De belangrijkste redenen om op de overstappunten te parkeren, zijn de beperkte parkeergelegenheid en het hoge parkeertarief bij de bestemming. Verder noemen vooral gebruikers van transferia het omzeilen van files als motief. Daarmee verschillen de motieven voor het gebruik van transferia en onderzochte P+R-terreinen niet van de motieven die in eerdere onderzoeken zijn gevonden.
De onderzoekers van bovenstaande drie studies hebben hun berekeningen gebaseerd op de veronderstelling dat auto en openbaar vervoer concurrenten zijn en dat er vooral sprake is van substitutie tussen beide vervoerwijzen. Hierbij gaan ze voorbij aan het distributie-effect: mensen passen hun bestemmingskeuze aan. Voor individuen geldt dat zij per dag een nagenoeg constante hoeveelheid tijd (circa 80 minuten) besteden aan reizen en deze tijd gebruiken voor het maken van drie à vier verplaatsingen (Wet van behoud van reistijd of BREVER-wet; zie [8, 9]).
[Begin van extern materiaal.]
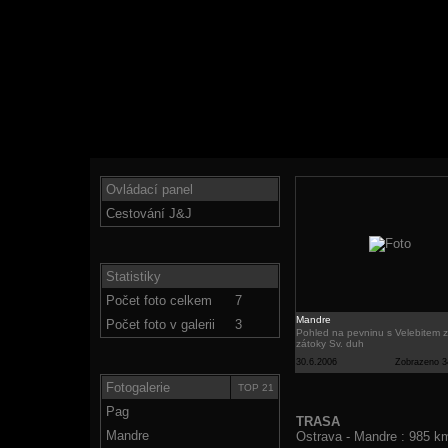
Ovládací panel
Cestování J&J
Statistiky
Počet foto celkem
7
Mandre
Počet foto v galerii
3
Pohled na pevninu s Velebitem 
zátoky Sv. duh
30.6.2006
Zobrazeno 34
Fotogalerie
TOP 21
Pag
TRASA
Mandre
Ostrava - Mandre : 985 k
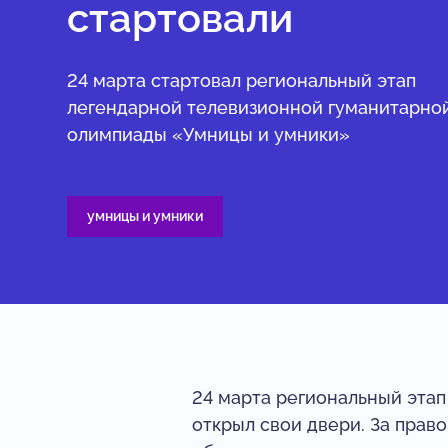
стартовали
24 марта стартовал региональный этап
легендарной телевизионной гуманитарно
олимпиады «Умницы и умники»
умницы и умники
24 марта региональный эта
открыл свои двери. За прав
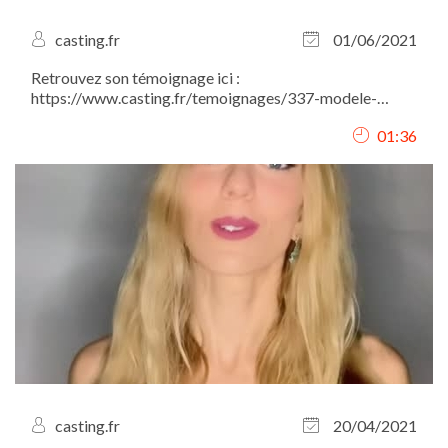
casting.fr
01/06/2021
Retrouvez son témoignage ici :
https://www.casting.fr/temoignages/337-modele-
photo-membre-vip-kalysta-pose-pour-de-plus-en-plus-
01:36
de-marques-et-createurs-comment-devient-on-
mannequin-voici-en-itw-le-recit-dun-parcours-
prometteur-
casting.fr
20/04/2021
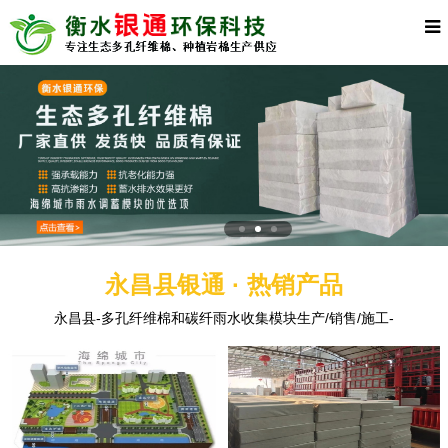
永昌县银通 · 热销产品
永昌县-多孔纤维棉和碳纤雨水收集模块生产/销售/施工-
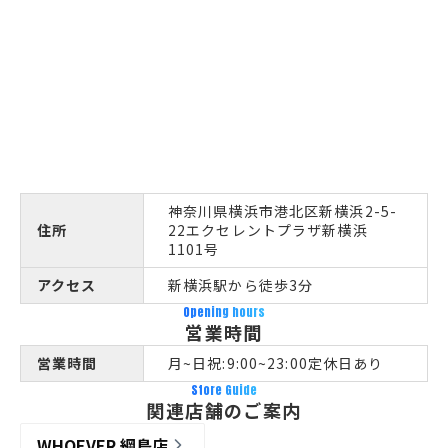
神奈川県横浜市港北区新横浜2-5-
住所
22エクセレントプラザ新横浜
1101号
アクセス
新横浜駅から徒歩3分
Opening hours
営業時間
営業時間
月~日祝:9:00~23:00定休日あり
Store Guide
関連店舗のご案内
WHOEVER 綱島店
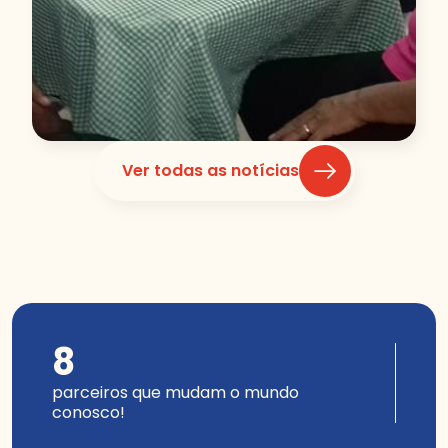
Ver todas as notícias
8
parceiros que mudam o mundo
conosco!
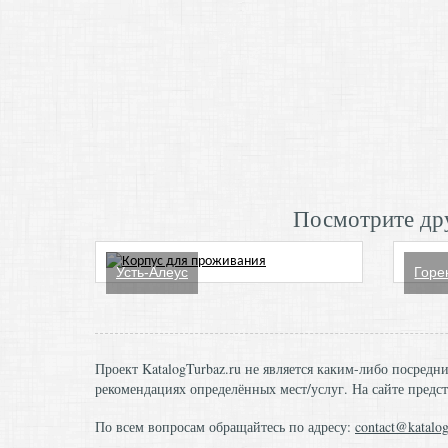
Посмотрите дру
Усть-Алеус
Горе
Проект KatalogTurbaz.ru не является каким-либо посред
рекомендациях определённых мест/услуг. На сайте предст
По всем вопросам обращайтесь по адресу:
contact@katalog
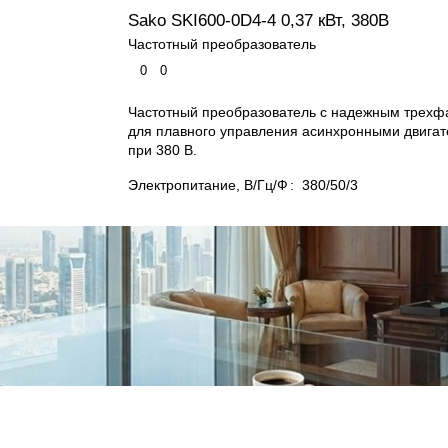
Sako SKI600-0D4-4 0,37 кВт, 380В
Частотный преобразователь
0
0
Частотный преобразователь с надежным трех
для плавного управления асинхронными двигат
при 380 В.
Электропитание, В/Гц/Ф
:
380/50/3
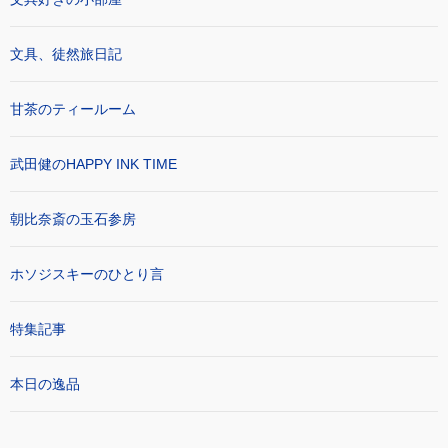
文具、徒然旅日記
甘茶のティールーム
武田健のHAPPY INK TIME
朝比奈斎の玉石参房
ホソジスキーのひとり言
特集記事
本日の逸品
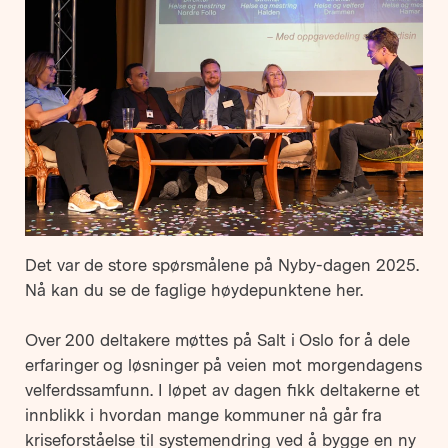
Det var de store spørsmålene på Nyby-dagen 2025.
Nå kan du se de faglige høydepunktene her.
Over 200 deltakere møttes på Salt i Oslo for å dele
erfaringer og løsninger på veien mot morgendagens
velferdssamfunn. I løpet av dagen fikk deltakerne et
innblikk i hvordan mange kommuner nå går fra
kriseforståelse til systemendring ved å bygge en ny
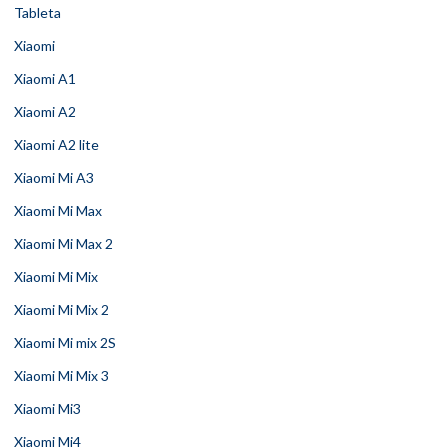
Tableta
Xiaomi
Xiaomi A1
Xiaomi A2
Xiaomi A2 lite
Xiaomi Mi A3
Xiaomi Mi Max
Xiaomi Mi Max 2
Xiaomi Mi Mix
Xiaomi Mi Mix 2
Xiaomi Mi mix 2S
Xiaomi Mi Mix 3
Xiaomi Mi3
Xiaomi Mi4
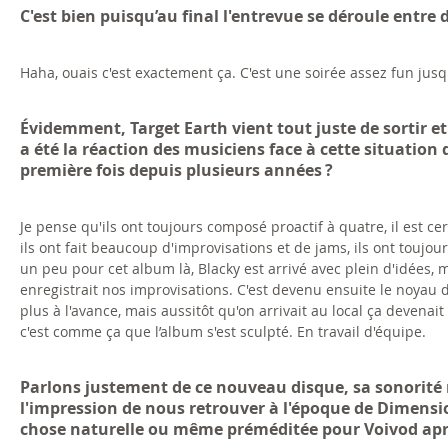
C'est bien puisqu’au final l'entrevue se déroule entre
Haha, ouais c'est exactement ça. C'est une soirée assez fun jusq
Évidemment, Target Earth vient tout juste de sortir et
a été la réaction des musiciens face à cette situatio
première fois depuis plusieurs années ?
Je pense qu'ils ont toujours composé proactif à quatre, il est ce
ils ont fait beaucoup d'improvisations et de jams, ils ont toujour
un peu pour cet album là, Blacky est arrivé avec plein d'idées,
enregistrait nos improvisations. C'est devenu ensuite le noyau 
plus à l'avance, mais aussitôt qu'on arrivait au local ça devena
c'est comme ça que l’album s'est sculpté. En travail d'équipe.
Parlons justement de ce nouveau disque, sa sonorité 
l'impression de nous retrouver à l'époque de Dimensio
chose naturelle ou même préméditée pour Voivod aprè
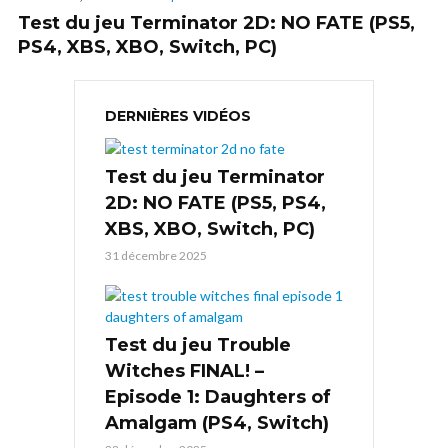
Test du jeu Terminator 2D: NO FATE (PS5,
PS4, XBS, XBO, Switch, PC)
DERNIÈRES VIDÉOS
Test du jeu Terminator
2D: NO FATE (PS5, PS4,
XBS, XBO, Switch, PC)
31 décembre 2025
Test du jeu Trouble
Witches FINAL! –
Episode 1: Daughters of
Amalgam (PS4, Switch)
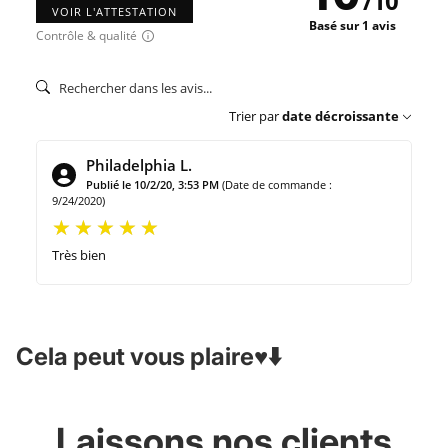
/
10
VOIR L'ATTESTATION
Basé sur 1 avis
Contrôle & qualité
Trier par
date décroissante
Philadelphia L.
Publié le 10/2/20, 3:53 PM
(Date de commande :
9/24/2020)
Très bien
Cela peut vous plaire♥️⬇️
Laissons nos clients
Doordat ten gevolge van de introductie van een overstappunt de verkeersvraag op de weg kan afnemen, en daardoor de reistijd kan afnemen, zullen personen die voorheen nog niet naar de betreffende bestemming reisden, dit nu wel gaan doen (herdistributie). Ook zullen op de langere termijn meer mensen verder weg gaan wonen van de bestemming (elk jaar verhuist 10 procent van de Nederlandse bevolking [10]) of zullen juist meer relatief ver weg wonende mensen van de bestemming gebruikmaken. Dit leidt per saldo ook tot meer verkeer en bezoekers.